Following discovery, Defendants moved for summary judgment. However, with *806 the exception of Skrutski’s access to courts claim, the District Court denied the motions, concluding that triable issues of fact precluded judgment as a matter of law. Plaintiff thus proceeded to trial on his 42 U.S.C. § 1983 claims of First Amendment retaliation, deprivations of substantive and procedural due process, and equal protection. Skrutski prevailed after a two-week trial. Defendants then filed a post-verdict motion for Rule 50 (judgment as a matter of law) or Rule 59 (new trial) relief, which the District Court denied. The District Court thus entered judgment for Skrutski, and pursuant to 42 U.S.C. § 1988, awarded him attorney’s fees and costs. Defendants timely appealed from both the final judgment and the fees award.

II. DISCUSSION

The District Court had jurisdiction pursuant to 28 U.S.C. §§ 1331 and 1343. We have appellate jurisdiction over the final judgment and the order awarding attorney’s fees by virtue of 28 U.S.C. § 1291. We exercise plenary review over the denial of a motion for judgment as a matter of law. Leheny v. City of Pittsburgh, 183 F.3d 220, 225 (3d Cir.1999). Reversal is warranted “only if, viewing the evidence in the light most favorable to the nonmovant and giving [him] the advantage of every fair and reasonable inference,” no jury could have found liability.
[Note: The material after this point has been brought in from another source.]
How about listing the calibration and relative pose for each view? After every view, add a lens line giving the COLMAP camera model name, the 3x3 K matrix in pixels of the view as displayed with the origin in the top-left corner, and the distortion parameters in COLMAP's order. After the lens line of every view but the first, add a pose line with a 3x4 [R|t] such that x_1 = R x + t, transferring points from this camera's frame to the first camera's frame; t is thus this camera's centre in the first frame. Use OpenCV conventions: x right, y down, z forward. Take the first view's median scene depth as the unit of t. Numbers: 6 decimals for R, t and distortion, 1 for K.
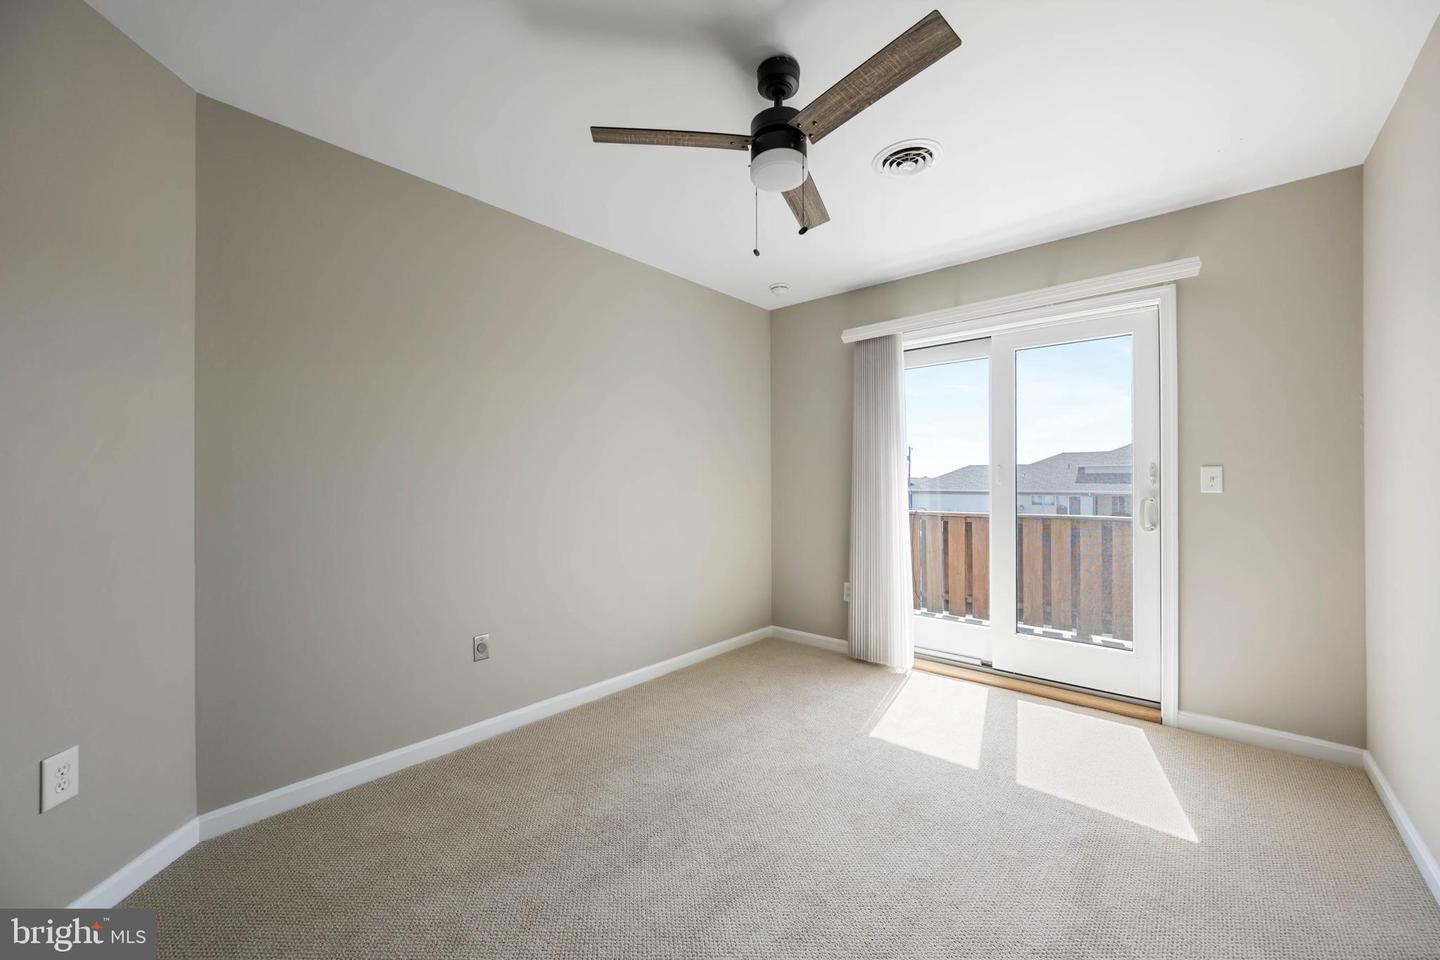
lens RADIAL K [[574.3, 0, 711.9], [0, 574.3, 480.6], [0, 0, 1]] dist [0.006275, -0.000206]
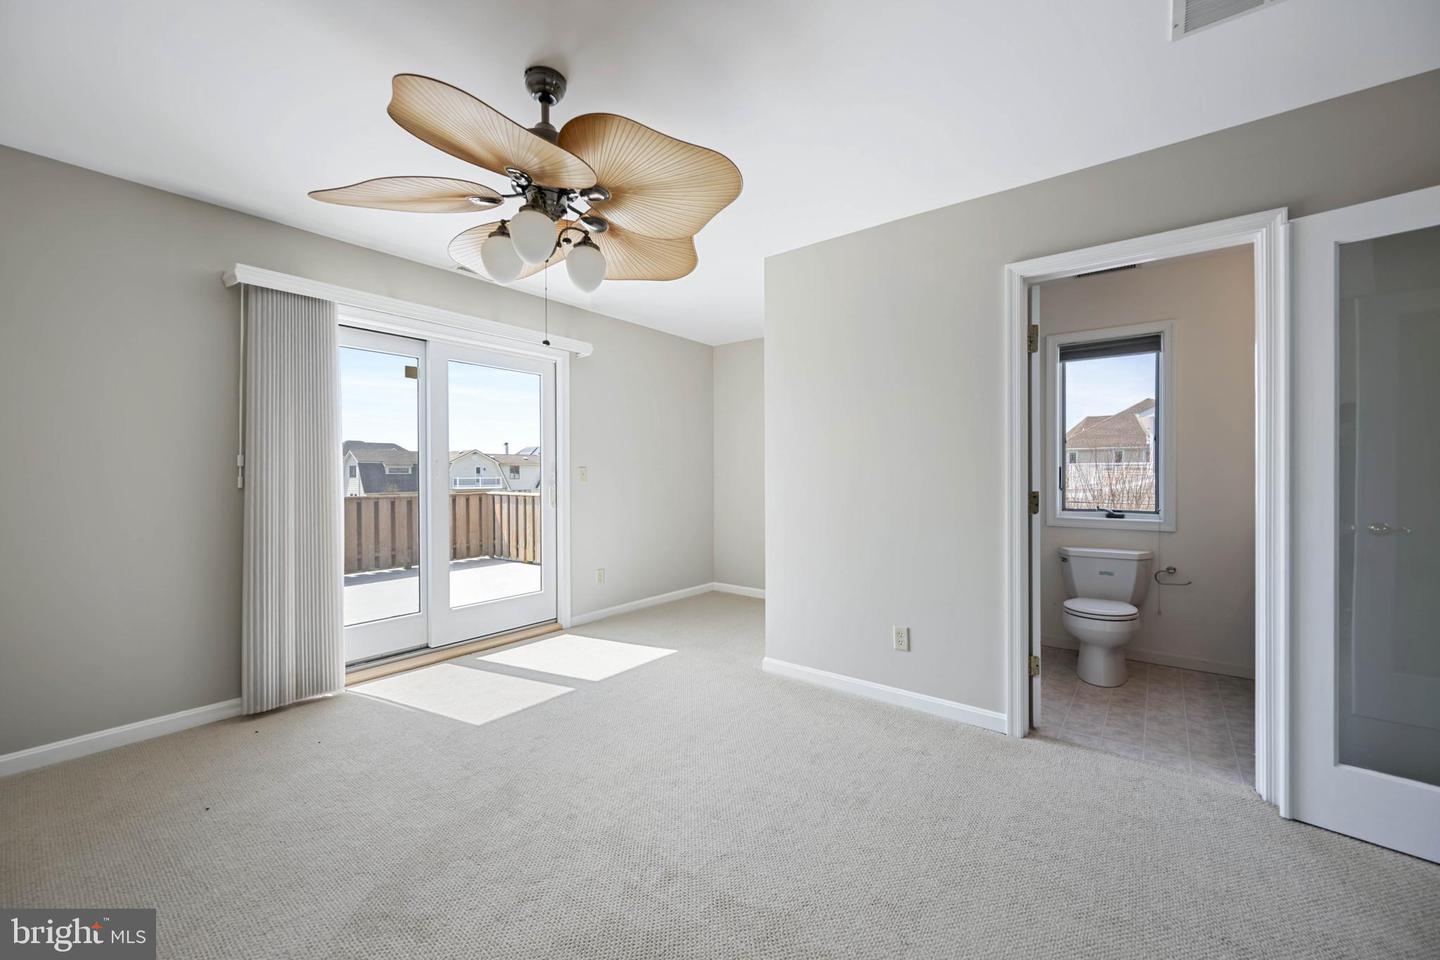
lens RADIAL K [[574.3, 0, 711.9], [0, 574.3, 480.6], [0, 0, 1]] dist [0.006275, -0.000206]
pose [[-0.081968, -0.006352, 0.996615, -0.641600], [-0.000726, 0.999980, 0.006314, 0.003654], [-0.996635, -0.000206, -0.081971, 0.566921]]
Fultz v. Dunn, 165 F.3d 215, 218 (3d Cir.1998).

A. First Amendment Claims

Skrutski bases his First Amendment claims on four sets of speech or actions: (1) his reports of Brice’s alleged attempts to falsify investigations; (2) his report of Trooper Langan’s possible vandalism of another officer’s vehicle; (3) his criticism and reprimand of Warner for dereliction of duty; and (4) his filing of the instant civil rights action in December 2003. Defendants’ sole contention on appeal is that with the exception of the filing of the lawsuit, none of the instances of speech relied upon by Skrutski constitute constitutionally protected activity because they were all made pursuant to his official duties.

A public employee makes a protected statement for purposes of a First Amendment retaliation claim “when (1) in making it, the employee spoke as a citizen, (2) the statement involved a matter of public concern, and (3) the governmental employer did not have an adequate justification for treating the employee differently from any other member of the general public as a result of the statement.” Hill v. Borough of Kutztown, 455 F.3d 225, 241-42 (3d Cir.2006) (internal quotations omitted).